Department of Vascular Surgery, General Surgery, Qilu Hospital of Shandong University, 107 Wenhua Xi Road, Jinan, 250012, People's Republic of China.
Department of Pharmacology, School of Basic Medical Sciences, Shandong University, Jinan, 250012, People's Republic of China.
BMC Cardiovasc Disord. 2021 Jul 9;21(1):335. doi: 10.1186/s12872-021-02148-6.
Isolated splenic artery dissection (SAD) is extremely rare, life-threatening, and particularly difficult to diagnose. Moreover, SAD presenting as digestive hemorrhage has not been reported.
A 44-year-old man presented with recurrent life-threatening hematochezia. Magnetic resonance and computed tomographic angiography showed isolated SAD with an intrapancreatic hematoma. Selective angiography confirmed the diagnosis of rupture of SAD. Hemosuccus pancreaticus was considered the potential mechanism of digestive hemorrhage. It was successfully managed by endovascular coil embolization.
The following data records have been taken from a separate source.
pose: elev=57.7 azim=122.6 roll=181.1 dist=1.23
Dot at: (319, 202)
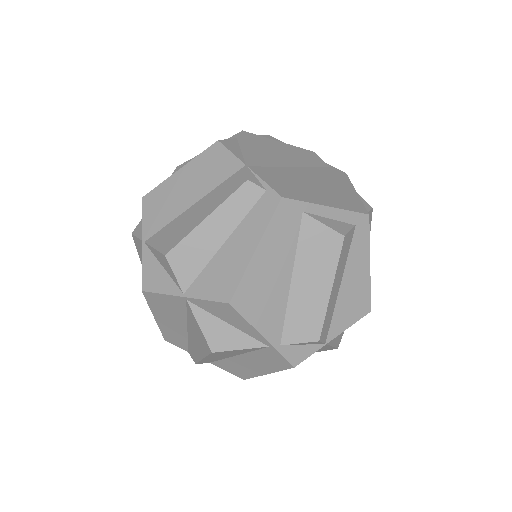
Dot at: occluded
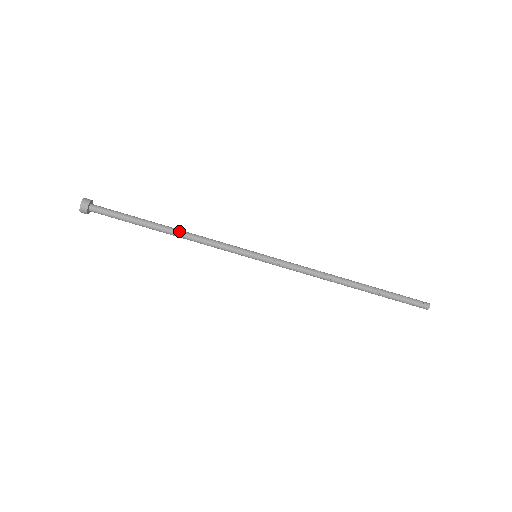
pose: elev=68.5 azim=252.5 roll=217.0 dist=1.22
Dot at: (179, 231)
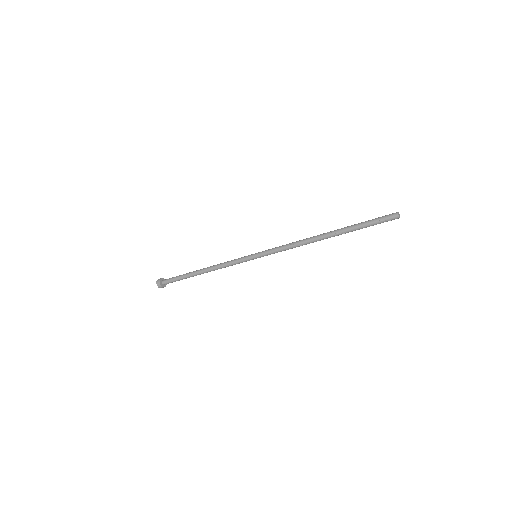
Dot at: occluded
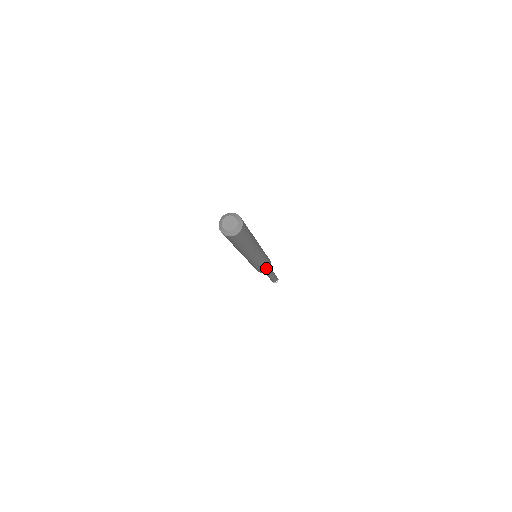
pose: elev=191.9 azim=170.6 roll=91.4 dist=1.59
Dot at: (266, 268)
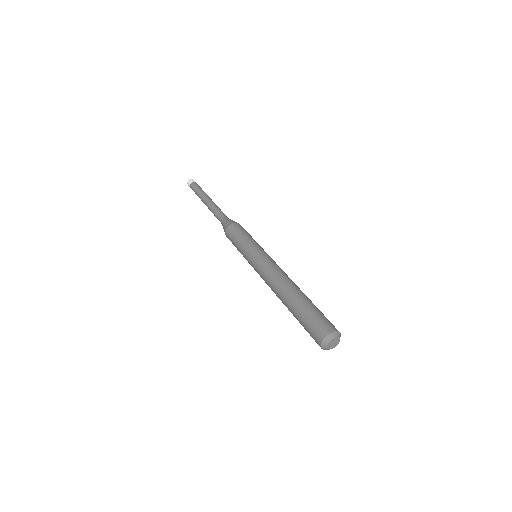
Dot at: occluded
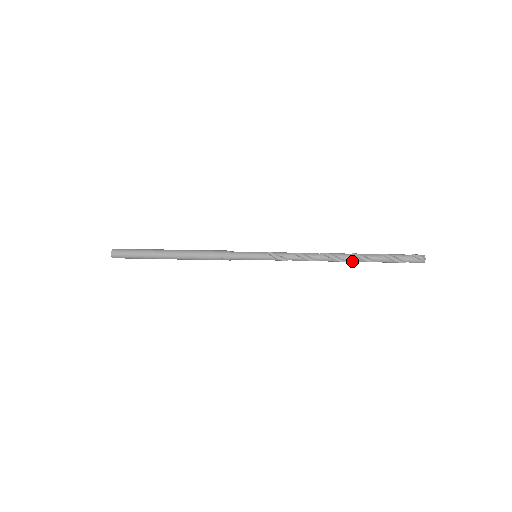
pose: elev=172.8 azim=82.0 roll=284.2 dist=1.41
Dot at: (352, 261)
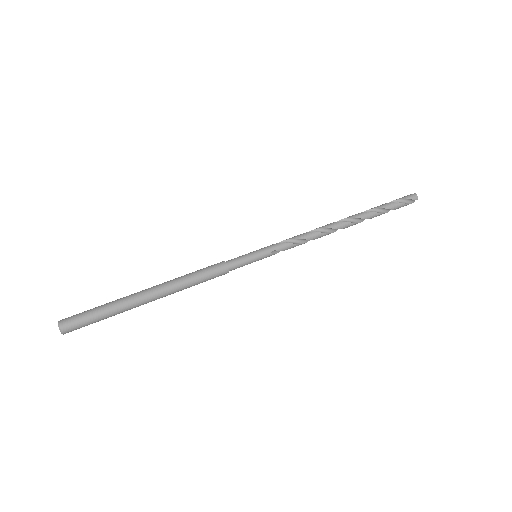
Dot at: occluded
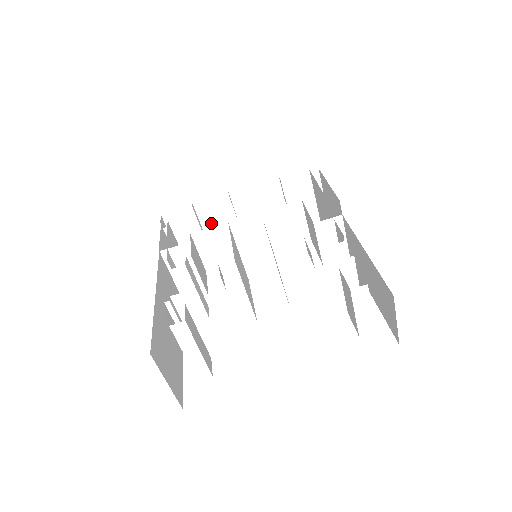
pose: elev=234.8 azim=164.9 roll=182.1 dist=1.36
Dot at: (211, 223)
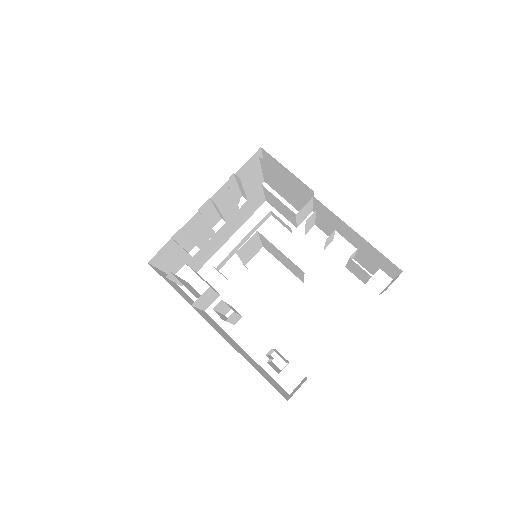
Dot at: (186, 237)
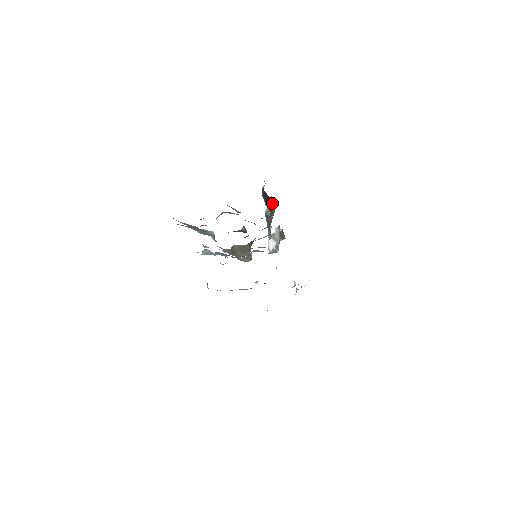
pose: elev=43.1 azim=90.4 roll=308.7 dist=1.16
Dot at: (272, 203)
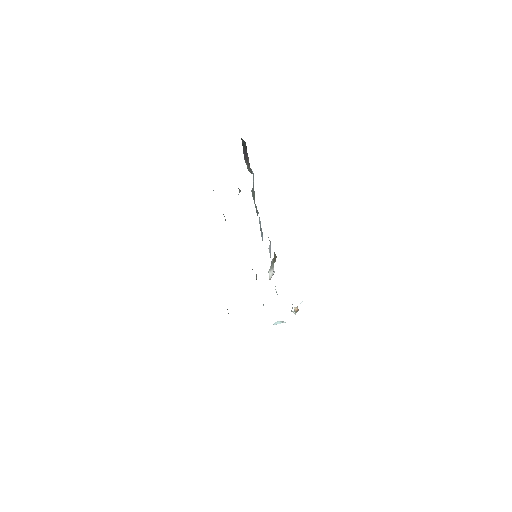
Dot at: (253, 179)
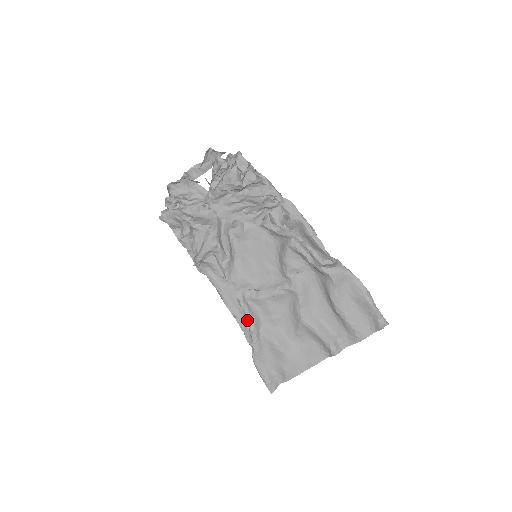
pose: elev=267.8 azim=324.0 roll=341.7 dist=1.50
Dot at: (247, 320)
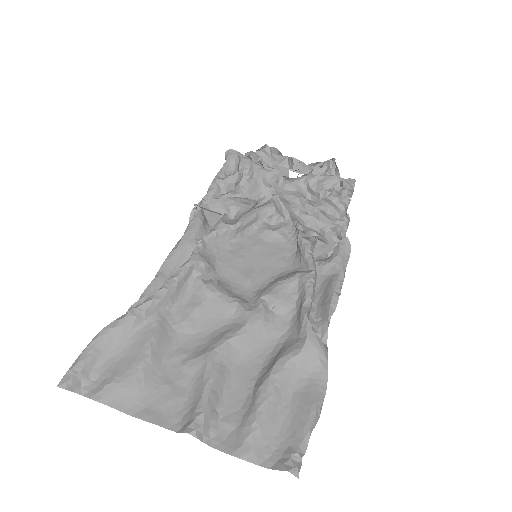
Dot at: (166, 284)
Isolated SAD is especially rare but fatal. Rupture of SAD should be considered in the differential diagnosis as a rare cause of digestive hemorrhage. Endovascular coil embolization is effective in treating ruptured SAD.
孤立性脾动脉夹层(SAD)极为罕见,危及生命,尤其难以诊断。此外,SAD 表现为消化道出血尚未见报道。
一名 44 岁男性反复出现危及生命的血便。磁共振和计算机断层血管造影显示孤立性 SAD 合并胰内血肿。选择性血管造影证实了 SAD 破裂的诊断。胰管出血被认为是消化道出血的潜在机制。通过血管内线圈栓塞成功治疗。
孤立性 SAD 极其罕见但致命。SAD 破裂应作为消化道出血的罕见病因纳入鉴别诊断。血管内线圈栓塞治疗 SAD 破裂有效。